Early this year, work is starting on a new wing of Unity Junior High School, a $1.3 million project that adds six classrooms, a special-education room and a common area to the 3-year-old school.
In those classrooms, sixth-graders – who would have previously been the oldest kids in Unity East and Unity West elementary schools – will become the youngest students of the expanded junior high.
They will go from an elementary school setting and style to "a true middle school concept," said district superintendent Michael Shonk.
That means each class will be taught by a teacher who specializes in that subject, and students get an opportunity to take exploratory classes – short, sampler-style courses that give students a taste of courses like French, Spanish and art so that they can have a better idea of what they want to focus on in high school.
It also means those sixth-graders will get to mix more with their slightly older peers instead of younger children, a move junior high Principal Mary Hettinger feels makes sense.
"Physically and academically, I do believe sixth-graders are much more like seventh-graders, compared to elementary kids," she said. "They're in that adolescent stage."
The new wing will add enough space for the school to go from its current 215 students to a projected 330 students next year, Hettinger said.
"It will not increase taxes whatsoever," she said. "It's all in the budget."
The expanded school is also not expected to change the amount of busing in the district drastically, since most Unit 7 students are already bused to school.
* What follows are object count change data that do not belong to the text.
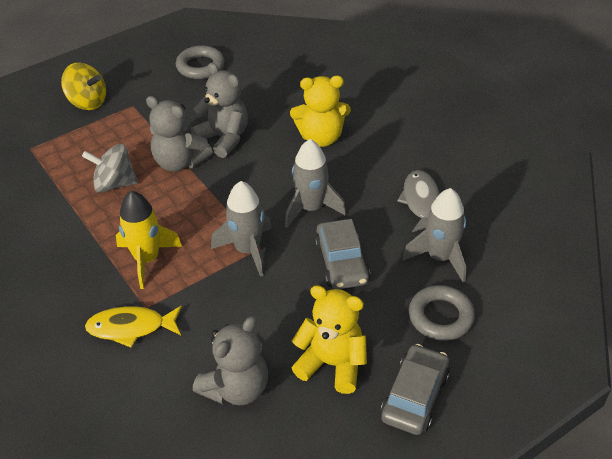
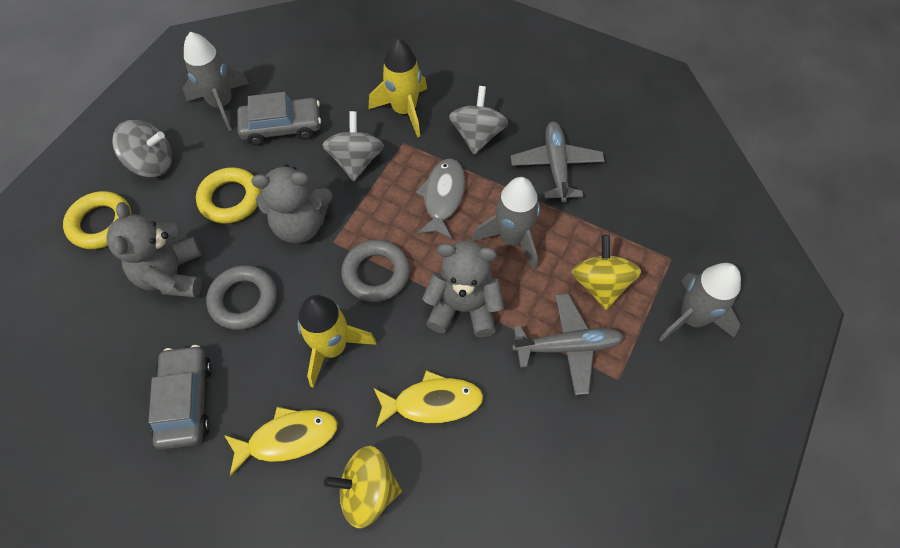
grey plane: 0 -> 2
grey spinning top: 1 -> 3
yellow fish: 1 -> 2
yellow ring: 0 -> 2
yellow rocket: 1 -> 2
yellow spinning top: 1 -> 2
yellow teddy bear: 2 -> 0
Hettinger said she thought the increasing district population is due at least partially to the new schools and the quality education the district provides.
Until 2002, many students were taught in aging buildings unable to accommodate libraries, special-needs classrooms and handicapped accessibility.
Now, the new elementaries and junior high are primarily on one level, with media centers, gymnasiums and classrooms.
Since the upgrade, "our district has become more marketable," Hettinger said. "We are certainly on the upswing."
When those schools were built, they were designed with possible expansion in mind.
"We always felt we were going to experience growth," Shonk said. "We didn't think it would happen this quickly."
But with overcrowded elementary schools, rising populations and new housing developments, the district decided to take action. "We've had to adjust space this year to accommodate everybody – and we still don't have enough space," Shonk said.
With the new addition, Shonk and Hettinger anticipate the space problem for elementary through junior high school students will be solved – for at least a while. "I think this is a very good fix for the next five years," Hettinger said.
Though construction on the junior high begins early this year, the new wing won't be attached to the school until either spring break or early summer, so as not to disrupt learning.
The new wing is expected to be completed and ready for occupation by August 2006, Shonk said, just in time for next year's sixth-graders and their teachers to find their desks, seats and lockers.
Hettinger, for one, can't wait to see the sixth-graders arrive. "I will be getting one-third more students, but I'm looking forward to that," she said. "I think it'll be a smooth transition."